And as a history teacher it was not a memorable date when the 13th check became history.
2003 brought more revelations about my retirement caretakers. The news was not good.
My trust, truth, confidence, pride, security and hope took another hit. I felt disappointed, disillusioned, disenfranchised, and disgusted. I became angry at and ashamed of my own retirement system. It seemed our profession’s caretakers had become our undertakers.
In an attempt to find redress I began a search for some answers. “Pass the buck” became the most common response I encountered, and when I did receive a semblance of an answer I was given the distinct impression I was the “Lone Ranger.” I was an isolated malcontent.
But remember, I earlier described myself as a “Recovering Retiree.” First of all, I was one of the fortunate ones who, as part of my retirement decision, contracted with my employer to continue teaching on a part-time basis.
Then I became aware that there were many other retirees who shared many of my concerns. They were willing to stand up and be counted, willing to sacrifice time and expense and risk much, including long-established reputations of passivity, compliance, inactivity, and apathy by questioning those who seemed above questioning.
Today I feel my recovery is strengthening due to the renaissance ORC 3307.15 is experiencing. I believe there are Board members who are desirous of returning STRS to its former esteem with the restoration of trust, truth, confidence, security, pride and hope. There are recent fiscal signs that match the rhetoric of reform.
There is much yet to do but encouraging is that the charter foundation principles are being championed again.

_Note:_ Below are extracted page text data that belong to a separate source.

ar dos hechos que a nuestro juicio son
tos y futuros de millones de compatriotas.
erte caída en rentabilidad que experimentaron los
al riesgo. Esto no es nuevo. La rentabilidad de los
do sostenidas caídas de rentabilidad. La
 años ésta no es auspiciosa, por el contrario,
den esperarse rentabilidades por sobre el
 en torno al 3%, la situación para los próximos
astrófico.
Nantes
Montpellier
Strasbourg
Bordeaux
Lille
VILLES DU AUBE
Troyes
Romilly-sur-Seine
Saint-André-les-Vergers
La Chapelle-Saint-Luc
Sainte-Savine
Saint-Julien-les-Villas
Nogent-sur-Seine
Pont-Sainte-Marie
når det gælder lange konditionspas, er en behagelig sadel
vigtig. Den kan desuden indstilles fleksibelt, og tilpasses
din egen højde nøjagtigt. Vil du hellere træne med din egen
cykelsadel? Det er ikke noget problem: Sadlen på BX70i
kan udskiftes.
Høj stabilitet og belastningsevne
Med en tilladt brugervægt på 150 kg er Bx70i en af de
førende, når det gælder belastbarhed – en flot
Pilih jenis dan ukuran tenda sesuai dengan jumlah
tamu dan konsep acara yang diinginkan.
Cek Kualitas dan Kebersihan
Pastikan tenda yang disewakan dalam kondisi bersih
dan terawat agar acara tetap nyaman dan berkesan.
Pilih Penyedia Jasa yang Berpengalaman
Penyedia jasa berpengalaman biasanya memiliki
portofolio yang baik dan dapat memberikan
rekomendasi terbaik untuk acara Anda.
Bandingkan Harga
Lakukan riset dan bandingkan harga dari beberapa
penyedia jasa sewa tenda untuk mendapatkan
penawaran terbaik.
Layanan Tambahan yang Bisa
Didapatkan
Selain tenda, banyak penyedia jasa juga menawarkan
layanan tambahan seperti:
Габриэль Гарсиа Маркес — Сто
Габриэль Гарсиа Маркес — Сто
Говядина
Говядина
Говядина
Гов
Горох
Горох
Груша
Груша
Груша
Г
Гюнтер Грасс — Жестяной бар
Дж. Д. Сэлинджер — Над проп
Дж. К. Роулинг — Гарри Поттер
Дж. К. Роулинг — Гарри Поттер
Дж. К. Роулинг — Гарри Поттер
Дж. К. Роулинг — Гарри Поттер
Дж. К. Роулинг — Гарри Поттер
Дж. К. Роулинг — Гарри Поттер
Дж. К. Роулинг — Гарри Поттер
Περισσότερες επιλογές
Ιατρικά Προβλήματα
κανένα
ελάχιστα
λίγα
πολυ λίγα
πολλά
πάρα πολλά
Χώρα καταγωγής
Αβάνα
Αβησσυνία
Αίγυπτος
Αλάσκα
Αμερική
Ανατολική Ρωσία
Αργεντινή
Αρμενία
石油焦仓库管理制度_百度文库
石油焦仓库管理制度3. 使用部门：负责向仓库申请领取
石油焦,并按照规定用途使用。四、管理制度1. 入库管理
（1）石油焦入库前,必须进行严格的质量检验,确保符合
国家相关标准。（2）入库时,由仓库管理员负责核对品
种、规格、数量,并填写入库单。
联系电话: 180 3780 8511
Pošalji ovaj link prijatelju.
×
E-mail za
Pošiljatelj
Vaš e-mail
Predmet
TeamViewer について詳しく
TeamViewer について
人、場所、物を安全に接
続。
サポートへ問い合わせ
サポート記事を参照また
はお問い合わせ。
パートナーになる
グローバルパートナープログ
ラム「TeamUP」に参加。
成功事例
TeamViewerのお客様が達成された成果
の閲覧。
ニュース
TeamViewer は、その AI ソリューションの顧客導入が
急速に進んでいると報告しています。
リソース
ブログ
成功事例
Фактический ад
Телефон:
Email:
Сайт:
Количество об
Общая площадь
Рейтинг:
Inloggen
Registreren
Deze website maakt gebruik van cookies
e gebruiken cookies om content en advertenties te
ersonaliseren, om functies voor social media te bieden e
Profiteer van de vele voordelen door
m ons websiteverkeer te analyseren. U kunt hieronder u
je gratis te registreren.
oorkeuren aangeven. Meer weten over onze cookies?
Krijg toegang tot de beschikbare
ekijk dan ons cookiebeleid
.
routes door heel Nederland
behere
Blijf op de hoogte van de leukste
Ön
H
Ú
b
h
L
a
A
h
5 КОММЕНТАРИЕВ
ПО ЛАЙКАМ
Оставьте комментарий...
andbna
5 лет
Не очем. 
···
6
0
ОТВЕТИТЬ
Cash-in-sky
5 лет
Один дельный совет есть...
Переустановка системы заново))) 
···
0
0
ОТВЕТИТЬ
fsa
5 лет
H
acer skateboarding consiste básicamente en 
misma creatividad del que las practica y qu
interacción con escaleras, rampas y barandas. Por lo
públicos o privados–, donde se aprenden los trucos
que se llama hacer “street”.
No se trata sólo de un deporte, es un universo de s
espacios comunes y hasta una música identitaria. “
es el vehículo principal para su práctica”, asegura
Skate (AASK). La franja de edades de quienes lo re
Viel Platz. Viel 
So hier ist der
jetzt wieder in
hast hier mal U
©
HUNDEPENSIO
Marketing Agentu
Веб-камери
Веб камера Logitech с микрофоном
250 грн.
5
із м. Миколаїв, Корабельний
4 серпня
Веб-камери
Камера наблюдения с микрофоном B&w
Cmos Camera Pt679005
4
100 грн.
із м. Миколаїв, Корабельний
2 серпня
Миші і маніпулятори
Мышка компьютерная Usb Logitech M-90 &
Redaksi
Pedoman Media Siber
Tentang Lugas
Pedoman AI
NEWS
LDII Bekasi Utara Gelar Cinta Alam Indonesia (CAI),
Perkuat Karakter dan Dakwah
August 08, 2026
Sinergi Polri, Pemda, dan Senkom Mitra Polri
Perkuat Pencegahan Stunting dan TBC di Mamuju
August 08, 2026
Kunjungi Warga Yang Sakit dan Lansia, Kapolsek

Thank you for your audience and thank you for assisting in my recovery. I would ask you to stay with me and hundreds of thousands of other retirees and actives who need your understanding and careful management of our livelihoods. I would like to say more but am reminded of the time constraints and the example of Clemens who once pronounced, when tempted to give someone a piece of his mind, that in his old age he had to be most frugal with what he had left.